I converted the yolov8n.onnx
weights to .nb
, .so
files using the commands below from that repository.
The weights used in the conversion are in the corresponding Google Drive.
./convert \
--model-name yolov8n \
--platform onnx \
--model yolov8n.onnx \
--source-files ./data/dataset/dataset0.txt \
--mean-values '0 0 0 0.0039' \
--quantized-dtype asymmetric_affine \
--kboard VIM3 --print-level 1 \
--input-size-list '640,640,3'
After performing object detection using the converted weights and the library, I checked the output tensor and found that only bbox coordinates were present and the classification scores were all 0.
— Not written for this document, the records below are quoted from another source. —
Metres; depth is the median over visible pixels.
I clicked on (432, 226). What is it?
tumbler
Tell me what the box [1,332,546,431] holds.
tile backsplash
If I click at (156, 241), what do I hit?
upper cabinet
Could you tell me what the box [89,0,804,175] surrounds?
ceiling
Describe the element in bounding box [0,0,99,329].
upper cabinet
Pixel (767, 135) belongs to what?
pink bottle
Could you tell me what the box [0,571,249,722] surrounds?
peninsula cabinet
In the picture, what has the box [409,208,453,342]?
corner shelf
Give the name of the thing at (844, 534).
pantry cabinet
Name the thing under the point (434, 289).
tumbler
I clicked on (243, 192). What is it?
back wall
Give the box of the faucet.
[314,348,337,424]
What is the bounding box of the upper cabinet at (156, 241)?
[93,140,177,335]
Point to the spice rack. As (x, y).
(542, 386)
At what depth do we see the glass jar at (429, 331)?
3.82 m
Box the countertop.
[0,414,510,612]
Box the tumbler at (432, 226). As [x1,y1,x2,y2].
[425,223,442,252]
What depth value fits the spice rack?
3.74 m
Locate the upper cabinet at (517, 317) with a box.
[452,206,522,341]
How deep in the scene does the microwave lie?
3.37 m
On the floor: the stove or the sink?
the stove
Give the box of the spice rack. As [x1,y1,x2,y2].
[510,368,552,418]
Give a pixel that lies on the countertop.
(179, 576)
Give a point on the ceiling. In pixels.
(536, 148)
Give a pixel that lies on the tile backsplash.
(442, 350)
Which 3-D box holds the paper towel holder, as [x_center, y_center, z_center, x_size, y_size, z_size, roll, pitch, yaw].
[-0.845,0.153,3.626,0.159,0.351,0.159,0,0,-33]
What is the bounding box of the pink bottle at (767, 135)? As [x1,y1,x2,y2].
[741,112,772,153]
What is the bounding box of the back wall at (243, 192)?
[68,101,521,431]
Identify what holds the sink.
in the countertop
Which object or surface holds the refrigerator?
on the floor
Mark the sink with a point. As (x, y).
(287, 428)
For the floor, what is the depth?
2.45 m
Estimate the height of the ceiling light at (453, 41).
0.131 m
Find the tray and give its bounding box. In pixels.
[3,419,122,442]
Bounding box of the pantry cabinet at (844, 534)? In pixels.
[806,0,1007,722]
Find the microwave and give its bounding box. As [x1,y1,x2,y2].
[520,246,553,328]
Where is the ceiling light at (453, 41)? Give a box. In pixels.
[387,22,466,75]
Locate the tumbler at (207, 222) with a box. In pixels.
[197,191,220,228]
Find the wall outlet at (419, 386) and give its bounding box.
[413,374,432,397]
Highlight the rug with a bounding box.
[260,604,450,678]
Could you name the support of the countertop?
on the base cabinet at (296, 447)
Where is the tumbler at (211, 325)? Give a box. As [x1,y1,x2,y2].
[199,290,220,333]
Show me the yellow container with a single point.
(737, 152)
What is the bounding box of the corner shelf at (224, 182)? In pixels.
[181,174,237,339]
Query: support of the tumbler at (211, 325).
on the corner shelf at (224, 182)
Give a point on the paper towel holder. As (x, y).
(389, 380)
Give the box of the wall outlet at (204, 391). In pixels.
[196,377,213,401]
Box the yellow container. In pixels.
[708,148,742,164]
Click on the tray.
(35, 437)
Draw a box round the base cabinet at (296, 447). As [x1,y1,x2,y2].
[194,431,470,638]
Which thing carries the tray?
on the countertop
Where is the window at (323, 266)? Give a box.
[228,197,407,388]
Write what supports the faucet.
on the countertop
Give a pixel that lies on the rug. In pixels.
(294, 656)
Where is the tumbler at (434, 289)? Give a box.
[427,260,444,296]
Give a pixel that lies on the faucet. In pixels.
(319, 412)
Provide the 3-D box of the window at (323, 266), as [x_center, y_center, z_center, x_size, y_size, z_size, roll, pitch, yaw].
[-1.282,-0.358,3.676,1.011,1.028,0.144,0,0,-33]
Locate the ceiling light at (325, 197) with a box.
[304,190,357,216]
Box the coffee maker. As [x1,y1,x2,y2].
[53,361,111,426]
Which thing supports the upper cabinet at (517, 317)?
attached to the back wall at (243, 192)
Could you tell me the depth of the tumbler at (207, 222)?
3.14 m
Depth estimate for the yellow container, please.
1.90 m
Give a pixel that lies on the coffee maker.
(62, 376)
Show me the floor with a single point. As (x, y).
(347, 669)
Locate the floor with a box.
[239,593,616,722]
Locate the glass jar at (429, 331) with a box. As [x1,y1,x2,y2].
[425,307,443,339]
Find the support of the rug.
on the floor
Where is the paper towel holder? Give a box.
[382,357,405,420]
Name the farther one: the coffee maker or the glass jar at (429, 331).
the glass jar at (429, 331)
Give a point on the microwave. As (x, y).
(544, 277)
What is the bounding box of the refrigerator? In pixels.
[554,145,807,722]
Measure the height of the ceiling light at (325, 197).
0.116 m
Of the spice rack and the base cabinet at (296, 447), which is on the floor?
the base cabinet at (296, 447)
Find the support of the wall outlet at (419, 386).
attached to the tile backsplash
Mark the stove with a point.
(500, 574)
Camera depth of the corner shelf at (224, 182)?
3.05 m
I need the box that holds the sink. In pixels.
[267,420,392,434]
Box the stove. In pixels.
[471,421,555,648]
Below is the code we ran and the output
Code
from ultralytics import YOLO
from ultralytics.yolo.v8.detect.predict import DetectionPredictor
from PIL import Image
import cv2
import time
import argparse
import torch
from ksnn.api import KSNN
from ksnn.types import *
from test import non_max_suppression
def detect_camera():
cap = cv2.VideoCapture(1)
cap.set(3,1920)
cap.set(4,1080)
while 1:
cv_img = list()
ret, img = cap.read()
cv_img.append(img)
start = time.time()
data = yolov8.nn_inference(cv_img, platform="ONNX", reorder="2 1 0", output_format=output_format.OUT_FORMAT_FLOAT32)
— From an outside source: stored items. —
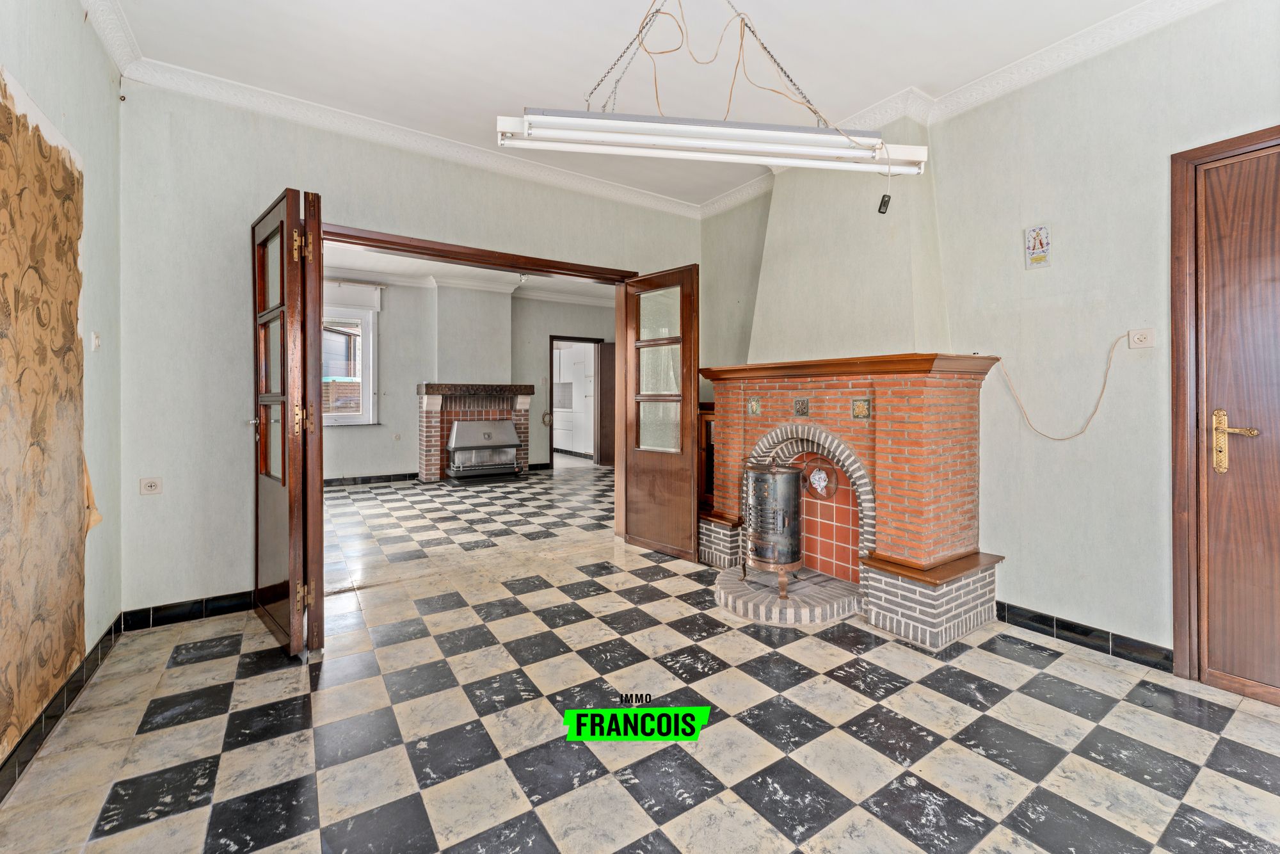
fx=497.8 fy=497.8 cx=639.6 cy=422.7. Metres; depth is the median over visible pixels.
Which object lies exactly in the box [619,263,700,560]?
glazed door
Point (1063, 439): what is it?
power cord
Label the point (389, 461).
far room wall
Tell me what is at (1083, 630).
baseboard
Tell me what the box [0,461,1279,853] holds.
floor
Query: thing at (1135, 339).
wall socket
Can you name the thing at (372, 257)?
far room ceiling
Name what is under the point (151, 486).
wall socket
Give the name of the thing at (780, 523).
stove
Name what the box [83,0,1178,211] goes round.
ceiling
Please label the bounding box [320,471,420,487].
baseboard
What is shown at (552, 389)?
far doorway frame
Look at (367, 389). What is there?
window
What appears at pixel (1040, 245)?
picture
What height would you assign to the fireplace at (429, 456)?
1.372 m
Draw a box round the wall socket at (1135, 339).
[1127,327,1156,348]
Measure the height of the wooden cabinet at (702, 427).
0.973 m
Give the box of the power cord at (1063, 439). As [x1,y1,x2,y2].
[993,332,1128,440]
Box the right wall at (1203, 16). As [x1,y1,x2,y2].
[696,0,1279,678]
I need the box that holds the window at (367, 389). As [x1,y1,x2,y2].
[321,304,378,426]
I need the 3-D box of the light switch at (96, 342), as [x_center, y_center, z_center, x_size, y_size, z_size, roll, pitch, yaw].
[-2.371,-0.357,2.175,0.016,0.079,0.051,0,1,-34]
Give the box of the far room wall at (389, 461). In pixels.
[320,275,613,483]
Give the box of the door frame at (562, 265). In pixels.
[315,222,639,561]
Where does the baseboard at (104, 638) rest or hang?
attached to the left wall at (96, 265)
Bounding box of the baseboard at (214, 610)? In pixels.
[120,590,259,630]
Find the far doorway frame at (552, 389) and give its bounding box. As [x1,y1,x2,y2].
[548,335,604,469]
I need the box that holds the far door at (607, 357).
[597,341,615,465]
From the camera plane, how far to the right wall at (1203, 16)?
2.29 m
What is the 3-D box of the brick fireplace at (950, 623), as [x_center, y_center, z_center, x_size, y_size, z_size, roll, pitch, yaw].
[1.068,0.358,3.060,0.920,1.318,1.807,0,1,-34]
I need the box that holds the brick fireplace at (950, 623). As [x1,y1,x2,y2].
[696,355,1009,646]
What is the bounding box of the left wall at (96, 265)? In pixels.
[0,0,123,794]
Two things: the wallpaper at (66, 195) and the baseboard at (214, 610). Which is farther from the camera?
the baseboard at (214, 610)
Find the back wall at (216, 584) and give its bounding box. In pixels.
[119,78,702,626]
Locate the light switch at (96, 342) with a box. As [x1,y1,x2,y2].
[90,331,101,350]
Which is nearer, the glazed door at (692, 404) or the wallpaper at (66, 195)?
the wallpaper at (66, 195)
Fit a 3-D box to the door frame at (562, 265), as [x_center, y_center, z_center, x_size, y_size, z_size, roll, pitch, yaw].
[-1.033,-0.080,3.435,2.236,2.147,0.215,0,1,-34]
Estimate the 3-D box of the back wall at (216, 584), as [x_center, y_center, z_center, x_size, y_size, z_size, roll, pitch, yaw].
[-1.027,-0.399,3.488,3.761,2.818,0.165,0,1,-34]
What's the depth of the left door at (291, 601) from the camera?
2.24 m
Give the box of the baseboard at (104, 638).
[0,613,126,800]
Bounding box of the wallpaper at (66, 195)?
[0,70,88,754]
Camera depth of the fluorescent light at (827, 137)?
1.90 m
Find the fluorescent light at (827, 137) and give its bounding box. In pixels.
[492,108,931,174]
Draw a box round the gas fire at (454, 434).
[446,419,520,477]
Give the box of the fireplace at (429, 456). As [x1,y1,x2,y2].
[416,381,535,483]
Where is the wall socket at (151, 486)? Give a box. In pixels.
[138,476,163,494]
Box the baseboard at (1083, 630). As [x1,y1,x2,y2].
[995,600,1172,670]
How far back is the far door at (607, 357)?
8.67 m
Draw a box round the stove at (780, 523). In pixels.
[739,456,807,597]
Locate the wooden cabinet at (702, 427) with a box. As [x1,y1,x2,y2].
[697,401,716,511]
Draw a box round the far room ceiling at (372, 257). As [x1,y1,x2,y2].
[320,244,615,303]
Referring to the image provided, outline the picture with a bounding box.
[1024,224,1052,268]
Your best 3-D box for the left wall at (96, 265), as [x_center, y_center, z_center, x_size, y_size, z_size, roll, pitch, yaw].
[-1.335,-0.326,0.481,0.189,2.778,4.656,0,1,-34]
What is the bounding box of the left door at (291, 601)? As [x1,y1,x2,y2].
[252,186,325,656]
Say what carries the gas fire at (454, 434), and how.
in the fireplace at (429, 456)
print("inferece time :", time.time() - start)
data = data[0]
data.reshape(1, 84, 8400)
print(data.shape())
cv2.imshow("capture", img)
if cv2.waitKey(1) & 0xFF == ord('q'):
break
cap.release()
cv2.destroyAllWindows()
def detect_picture(model, picture):
img = cv2.imread(picture, cv2.IMREAD_COLOR)
start = time.time()
data = yolov8.nn_inference([img], platform="ONNX", reorder="2 1 0", output_tensor=1, output_format=output_format.OUT_FORMAT_FLOAT32)
print("inferece time :", time.time() - start)
print(len(data))
print(len(data[0]))
data = data[0]
# transpose
data = data.reshape(84, 8400).transpose()
print(data[:, :10])
if __name__ == "__main__":
parser = argparse.ArgumentParser()
parser.add_argument("--library", help="Path to C static library file")
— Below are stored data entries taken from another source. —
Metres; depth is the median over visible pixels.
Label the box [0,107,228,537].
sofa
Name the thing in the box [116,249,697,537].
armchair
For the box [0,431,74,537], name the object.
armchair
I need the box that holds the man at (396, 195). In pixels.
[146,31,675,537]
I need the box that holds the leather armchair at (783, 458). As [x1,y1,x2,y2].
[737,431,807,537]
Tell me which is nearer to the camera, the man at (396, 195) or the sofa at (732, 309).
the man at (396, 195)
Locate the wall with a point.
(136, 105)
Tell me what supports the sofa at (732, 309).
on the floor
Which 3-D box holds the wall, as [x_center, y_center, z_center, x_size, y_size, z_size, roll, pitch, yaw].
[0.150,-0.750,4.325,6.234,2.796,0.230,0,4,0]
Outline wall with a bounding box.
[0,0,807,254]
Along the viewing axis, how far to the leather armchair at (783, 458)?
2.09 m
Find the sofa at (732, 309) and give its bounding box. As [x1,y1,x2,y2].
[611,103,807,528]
parser.add_argument("--model", help="Path to nbg file")
parser.add_argument("--device", help="webcam num")
parser.add_argument("--picture", help="Path to input picture")
parser.add_argument("--level", help="Information printer level: 0/1/2")
args = parser.parse_args()
yolov8 = KSNN("VIM3")
yolov8.nn_init(library=args.library, model=args.model, level=0)
if args.device:
detect_camera(yolov8)
else:
detect_picture(yolov8, args.picture)
khadas@Khadas:~/ultralytics/ultralytics/yolo/v8/detect$ python3 yolov8-npu.py --library ~/ksnn_weight/0_0_0_0.0039/libnn_yolov8n.so --model ~/ksnn_weight/0_0_0_0.0039/yolov8n.nb --picture ~/yolov5/data/images/bus.jpg
Output
/usr/local/lib/python3.8/dist-packages/torchvision/io/image.py:13: UserWarning: Failed to load image Python extension:
warn(f"Failed to load image Python extension: {e}")
inferece time : 0.058927059173583984
1
705600
[[ 4.9911 7.4867 7.4867 ... 0 0 0]
[ 22.46 4.9911 44.92 ... 0 0 0]
[ 32.442 4.9911 62.389 ... 0 0 0]
...
[ 519.08 618.9 249.56 ... 0 0 0]
[ 549.03 598.94 209.63 ... 0 0 0]
[ 598.94 578.97 89.84 ... 0 0 0]]
I’ve verified that all the other code in ksnn/example
works fine.
I changed the mean-values
option and ran several experiments, but the results are the same.
Is the code applying the converted weight file wrong?
Or is my conversion method wrong?
Additionally, I would appreciate a list of webcams that are compatible with Khadas VIM3 Pro.
Thank you.